▶ _Task directions_
Look through the records below, and copy out every line that holds the string "vector".

——

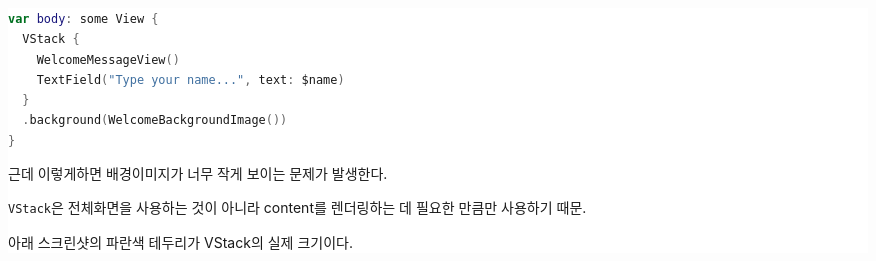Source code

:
   ```swift
  var body: some View {
    VStack {
      WelcomeMessageView()
      TextField("Type your name...", text: $name)
    }
    .background(WelcomeBackgroundImage())
  }
  ```

  근데 이렇게하면 배경이미지가 너무 작게 보이는 문제가 발생한다.

  `VStack`은 전체화면을 사용하는 것이 아니라 content를 렌더링하는 데 필요한 만큼만 사용하기 때문.

  아래 스크린샷의 파란색 테두리가 VStack의 실제 크기이다.
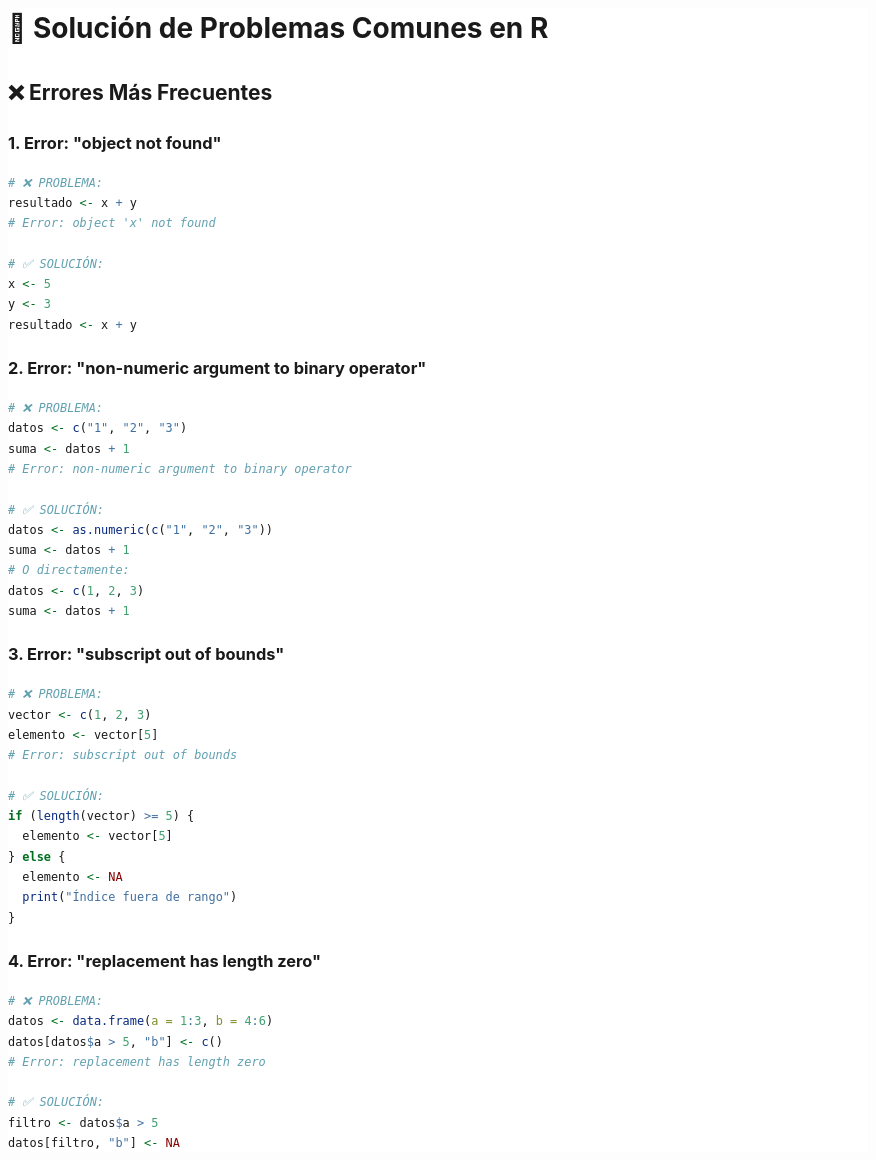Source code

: # 🔧 Solución de Problemas Comunes en R

## ❌ **Errores Más Frecuentes**

### 1. Error: "object not found"
```r
# ❌ PROBLEMA:
resultado <- x + y
# Error: object 'x' not found

# ✅ SOLUCIÓN:
x <- 5
y <- 3
resultado <- x + y
```

### 2. Error: "non-numeric argument to binary operator"
```r
# ❌ PROBLEMA:
datos <- c("1", "2", "3")
suma <- datos + 1
# Error: non-numeric argument to binary operator

# ✅ SOLUCIÓN:
datos <- as.numeric(c("1", "2", "3"))
suma <- datos + 1
# O directamente:
datos <- c(1, 2, 3)
suma <- datos + 1
```

### 3. Error: "subscript out of bounds"
```r
# ❌ PROBLEMA:
vector <- c(1, 2, 3)
elemento <- vector[5]
# Error: subscript out of bounds

# ✅ SOLUCIÓN:
if (length(vector) >= 5) {
  elemento <- vector[5]
} else {
  elemento <- NA
  print("Índice fuera de rango")
}
```

### 4. Error: "replacement has length zero"
```r
# ❌ PROBLEMA:
datos <- data.frame(a = 1:3, b = 4:6)
datos[datos$a > 5, "b"] <- c()
# Error: replacement has length zero

# ✅ SOLUCIÓN:
filtro <- datos$a > 5
datos[filtro, "b"] <- NA
```
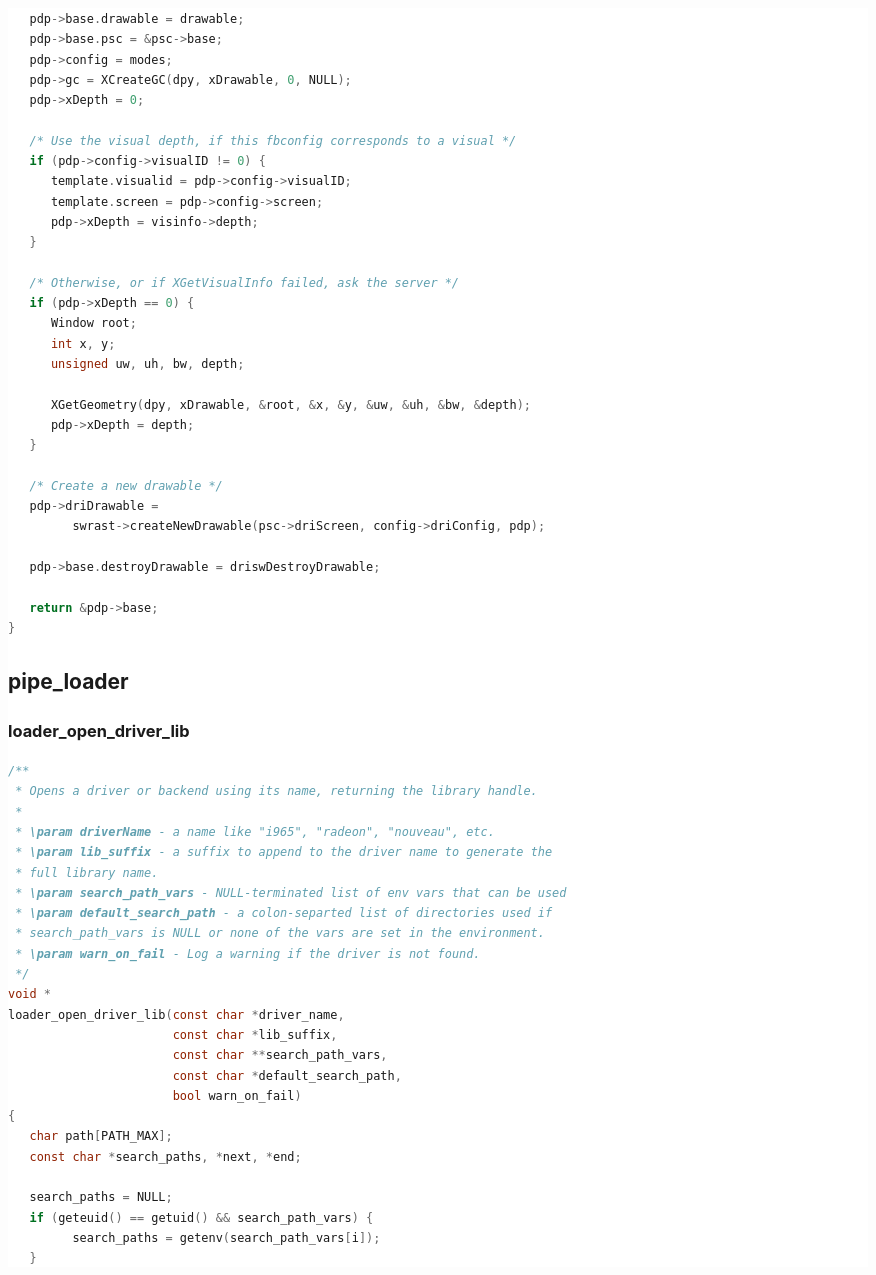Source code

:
 ```c
   pdp->base.drawable = drawable;
   pdp->base.psc = &psc->base;
   pdp->config = modes;
   pdp->gc = XCreateGC(dpy, xDrawable, 0, NULL);
   pdp->xDepth = 0;

   /* Use the visual depth, if this fbconfig corresponds to a visual */
   if (pdp->config->visualID != 0) {
      template.visualid = pdp->config->visualID;
      template.screen = pdp->config->screen;
      pdp->xDepth = visinfo->depth;
   }

   /* Otherwise, or if XGetVisualInfo failed, ask the server */
   if (pdp->xDepth == 0) {
      Window root;
      int x, y;
      unsigned uw, uh, bw, depth;

      XGetGeometry(dpy, xDrawable, &root, &x, &y, &uw, &uh, &bw, &depth);
      pdp->xDepth = depth;
   }

   /* Create a new drawable */
   pdp->driDrawable =
         swrast->createNewDrawable(psc->driScreen, config->driConfig, pdp);

   pdp->base.destroyDrawable = driswDestroyDrawable;

   return &pdp->base;
}
```
## pipe_loader

### loader_open_driver_lib

```c
/**
 * Opens a driver or backend using its name, returning the library handle.
 *
 * \param driverName - a name like "i965", "radeon", "nouveau", etc.
 * \param lib_suffix - a suffix to append to the driver name to generate the
 * full library name.
 * \param search_path_vars - NULL-terminated list of env vars that can be used
 * \param default_search_path - a colon-separted list of directories used if
 * search_path_vars is NULL or none of the vars are set in the environment.
 * \param warn_on_fail - Log a warning if the driver is not found.
 */
void *
loader_open_driver_lib(const char *driver_name,
                       const char *lib_suffix,
                       const char **search_path_vars,
                       const char *default_search_path,
                       bool warn_on_fail)
{
   char path[PATH_MAX];
   const char *search_paths, *next, *end;

   search_paths = NULL;
   if (geteuid() == getuid() && search_path_vars) {
         search_paths = getenv(search_path_vars[i]);
   }
```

——

▶ _Exercise result_
vector <- c(1, 2, 3)
elemento <- vector[5]
if (length(vector) >= 5) {
  elemento <- vector[5]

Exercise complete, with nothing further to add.